As the Maryland Court of Special Appeals noted in 1991, the malice involved in that charge can be either an act of malice, using the example of driving a car into a crowd, not specifically intending to kill a particular person but with complete disregard for the fact that it was likely a death would result or of omission, not doing something, such that you knew that failure to do so would likely kill someone. The Court noted that those cases are often traced back to a British prosecution in 1857, in which Lord Campbell stated that “it has never been doubted that if death is the directed consequence of the malicious omission of the performance of a duty, as of a mother to nourish her infant child, this is a case of murder. If the omission was not malicious and arose from negligence only, it is a case of manslaughter.” British case law is the source of much of America’s common law. With the acquittal of officer Goodson, the State’s Attorney’s overreaching charge proved fatal to her case, as Judge Barry Williams ruled that the State failed to prove it. This complaint alleges that the prosecution of this charge was motivated by the State’s Attorney’s desire to seek justice on behalf of the family of Freddie Gray, a complete failure to observe ethics requirements and to stop the civil disobedience that was being demonstrated that was characterized by rioting, just to sensationalize the event. As this serves no purpose in the pursuit for justice consistent with the duties of her office, this charge has to be viewed as malicious prosecution of Officer Cesar Goodson. The statements about representing the family and about nobody being above the law suggested that the officers were in fact guilty of the crimes they were charged with and most certainly caused the public condemnation of the accused.
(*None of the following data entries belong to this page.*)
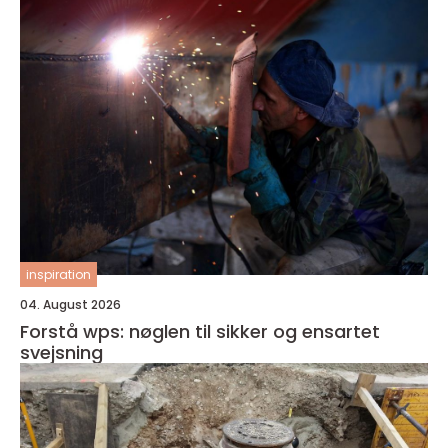
inspiration
04. August 2026
Forstå wps: nøglen til sikker og ensartet
svejsning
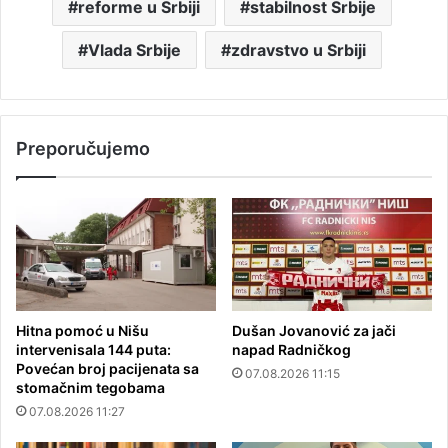
reforme u Srbiji
stabilnost Srbije
Vlada Srbije
zdravstvo u Srbiji
Preporučujemo
Hitna pomoć u Nišu
Dušan Jovanović za jači
intervenisala 144 puta:
napad Radničkog
Povećan broj pacijenata sa
07.08.2026 11:15
stomačnim tegobama
07.08.2026 11:27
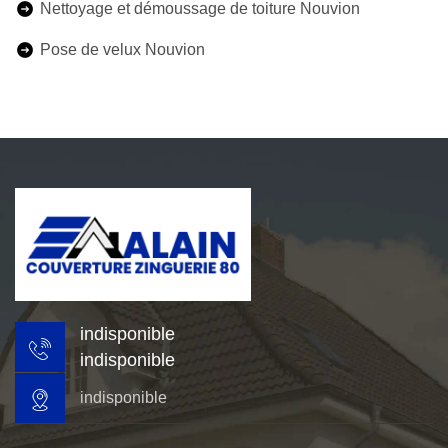
Nettoyage et démoussage de toiture Nouvion
Pose de velux Nouvion
indisponible
indisponible
indisponible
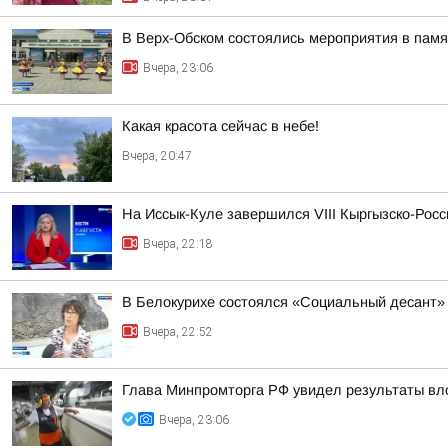
В Верх-Обском состоялись мероприятия в пам
Вчера, 23:06
Какая красота сейчас в небе!
Вчера, 20:47
На Иссык-Куле завершился VIII Кыргызско-Рос
Вчера, 22:18
В Белокурихе состоялся «Социальный десант»
Вчера, 22:52
Глава Минпромторга РФ увидел результаты вл
Вчера, 23:06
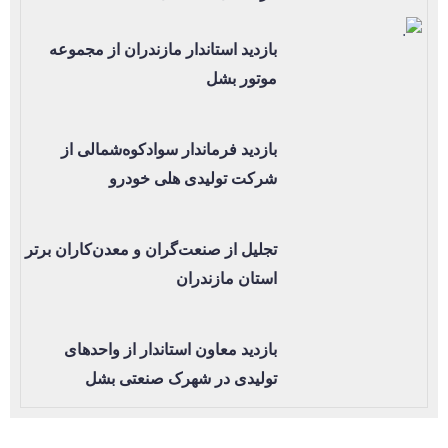
بازدید استاندار مازندران از مجموعه
موتور بشل
بازدید فرماندار سوادکوه‌شمالی از
شرکت تولیدی هلی خودرو
تجلیل از صنعت‌گران و معدن‌کاران برتر
استان مازندران
بازدید معاون استاندار از واحدهای
تولیدی در شهرک صنعتی بشل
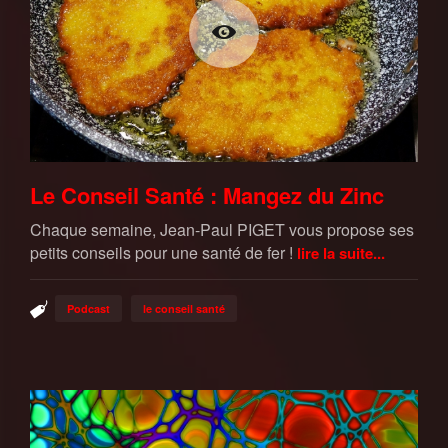
Le Conseil Santé : Mangez du Zinc
Chaque semaine, Jean-Paul PIGET vous propose ses
petits conseils pour une santé de fer !
lire la suite...
Podcast
le conseil santé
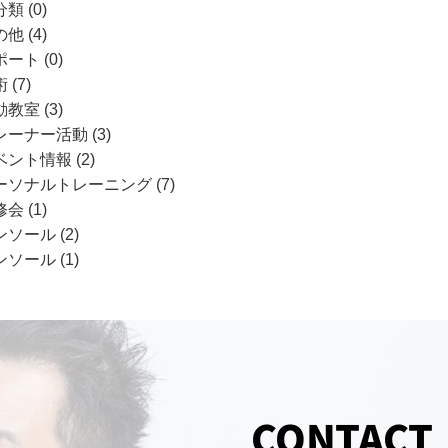
類 (0)
他 (4)
ート (0)
 (7)
教室 (3)
レーナー活動 (3)
ント情報 (2)
ーソナルトレーニング (7)
会 (1)
ソール (2)
ソール (1)
CONTACT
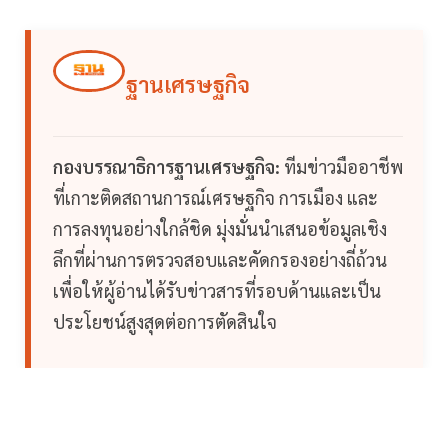
ฐานเศรษฐกิจ
กองบรรณาธิการฐานเศรษฐกิจ:
ทีมข่าวมืออาชีพ
ที่เกาะติดสถานการณ์เศรษฐกิจ การเมือง และ
การลงทุนอย่างใกล้ชิด มุ่งมั่นนำเสนอข้อมูลเชิง
ลึกที่ผ่านการตรวจสอบและคัดกรองอย่างถี่ถ้วน
เพื่อให้ผู้อ่านได้รับข่าวสารที่รอบด้านและเป็น
ประโยชน์สูงสุดต่อการตัดสินใจ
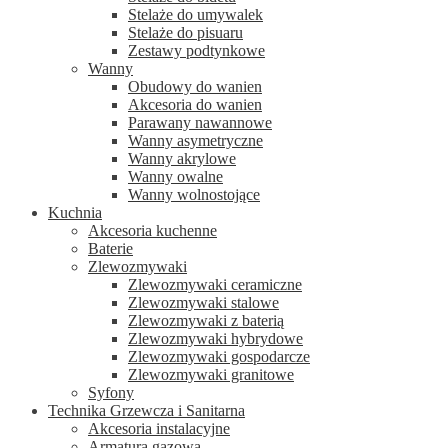
Stelaże do umywalek
Stelaże do pisuaru
Zestawy podtynkowe
Wanny
Obudowy do wanien
Akcesoria do wanien
Parawany nawannowe
Wanny asymetryczne
Wanny akrylowe
Wanny owalne
Wanny wolnostojące
Kuchnia
Akcesoria kuchenne
Baterie
Zlewozmywaki
Zlewozmywaki ceramiczne
Zlewozmywaki stalowe
Zlewozmywaki z baterią
Zlewozmywaki hybrydowe
Zlewozmywaki gospodarcze
Zlewozmywaki granitowe
Syfony
Technika Grzewcza i Sanitarna
Akcesoria instalacyjne
Armatura gazowa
The lead Baltimore police detective in the investigation said she reluctantly read to grand jurors a summary of evidence provided by prosecutors that she believed was misleading. This is a clear demonstration of witness tampering and is perjury also. By her own admission the testimony was not that of Detective Dawnyell Taylor but of the State’s Attorney. Hours later, the grand jurors issued criminal indictments against six police officers in the arrest and death of Gray. Detective Taylor said in a daily log of case notes on the investigation that a prosecutor handed her a four-page, typed narrative at the courthouse just before she appeared before the grand jury. "As I read over the narrative it had several things that I found to be inconsistent with our investigation," Detective Taylor wrote, adding: "I thought the statements in the narrative were misquoted." But, she wrote, she was "conflicted" about challenging the state's attorney on the narrative in the courtroom. "With great conflict I was sworn in and read the narrative provided," she said in her notes. Detective Taylor testified in the Goodson trial that she turned her notes over to defense lawyers, who objected that prosecutors didn't provide them first. Prosecutors said in court that they didn't have the notes. Taylor later testified that she offered to provide her notes but that prosecutors didn't want them. Judge Barry Williams faulted prosecutors for not obtaining the notes and turning them over, as required under discovery. This is yet another violation of not only ethics rules but also rules governing professional conduct and the Rules of Procedures for the Courts.

So far, Officer Goodson and Officer Edward Nero have been acquitted after bench trials, while jurors deadlocked on charges against Officer William Porter. In a rebuke of the state's case, Judge Williams said that prosecutors were asking him to make assumptions and lacked evidence for their conclusions. For the reasons contained in this complaint, and due in no small part to the public’s need to ensure that they can trust their representative form of government, a grand jury investigation should be commenced to assess the actions of the State’s Attorney’s Office and ascertain the manner in which the case should move forward if the allegations are found to have merit. The people have no confidence that the State’s Attorney will have herself investigated, as her office has the discretion over what cases are to be presented.